Resolving Issues with UNNEST

The UNNEST function is crucial for dealing with arrays in BigQuery. It transforms each element of an array into a separate row, enabling individual processing:

SELECT
  JSON_EXTRACT_SCALAR(c, '$.id') AS coupon_id
FROM
  promotions,
  UNNEST(coupon_data) AS c

By using UNNEST, the coupon_data array is broken down into individual JSON strings, and JSON_EXTRACT_SCALAR is then applied to extract the ID from each string, effectively retrieving each coupon’s ID.

Practical Analysis: Calculating Usage and Discounts

Now, let’s use this data to calculate the number of times each coupon was used and the total discount offered per campaign:

SELECT
  campaign_id,
  campaign_name,
  COUNT(JSON_EXTRACT_SCALAR(c, '$.id')) AS total_coupons_used,
  SUM(CAST(JSON_EXTRACT_SCALAR(c, '$.discount') AS INT)) AS total_discount_offered
FROM
  promotions,
  UNNEST(coupon_data) AS c
GROUP BY
  campaign_id, campaign_name

This query demonstrates how combining UNNEST and JSON_EXTRACT_SCALAR can yield valuable insights into promotional effectiveness and guide more informed marketing strategies.

Troubleshooting Common Issues

When processing JSON data, it’s common to encounter path errors if the JSON path is not correctly specified.
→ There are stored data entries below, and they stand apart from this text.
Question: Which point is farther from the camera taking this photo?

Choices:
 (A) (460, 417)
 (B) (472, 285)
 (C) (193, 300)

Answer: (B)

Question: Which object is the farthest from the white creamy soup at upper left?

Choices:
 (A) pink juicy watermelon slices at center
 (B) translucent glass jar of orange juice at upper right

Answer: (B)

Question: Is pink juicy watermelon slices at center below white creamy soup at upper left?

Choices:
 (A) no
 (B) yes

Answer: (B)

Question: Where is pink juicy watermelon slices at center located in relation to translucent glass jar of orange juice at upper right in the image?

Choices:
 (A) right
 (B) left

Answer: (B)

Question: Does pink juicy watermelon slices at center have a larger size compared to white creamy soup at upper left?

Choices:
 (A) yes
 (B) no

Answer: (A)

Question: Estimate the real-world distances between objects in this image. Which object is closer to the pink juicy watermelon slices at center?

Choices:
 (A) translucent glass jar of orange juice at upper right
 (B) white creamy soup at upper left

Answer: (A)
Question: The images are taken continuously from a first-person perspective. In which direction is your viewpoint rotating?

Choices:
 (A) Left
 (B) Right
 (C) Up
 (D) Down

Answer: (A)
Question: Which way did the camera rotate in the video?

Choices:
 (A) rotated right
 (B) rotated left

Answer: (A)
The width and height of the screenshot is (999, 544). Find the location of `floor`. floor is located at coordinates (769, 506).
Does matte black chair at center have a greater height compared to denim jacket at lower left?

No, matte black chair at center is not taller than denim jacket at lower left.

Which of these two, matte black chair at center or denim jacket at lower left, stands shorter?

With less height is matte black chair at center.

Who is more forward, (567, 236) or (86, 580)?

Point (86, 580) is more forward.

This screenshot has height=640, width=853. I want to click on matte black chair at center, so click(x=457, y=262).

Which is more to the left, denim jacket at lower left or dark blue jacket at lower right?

Accurately defining the JSON path is crucial for correct data extraction. Additionally, performance considerations are paramount when handling large datasets; queries should be optimized to minimize data extraction and maintain simplicity.

This guide offers a foundational understanding of handling JSON data in BigQuery, equipping you with the knowledge to perform sophisticated data analyses and optimize your SQL queries for better performance.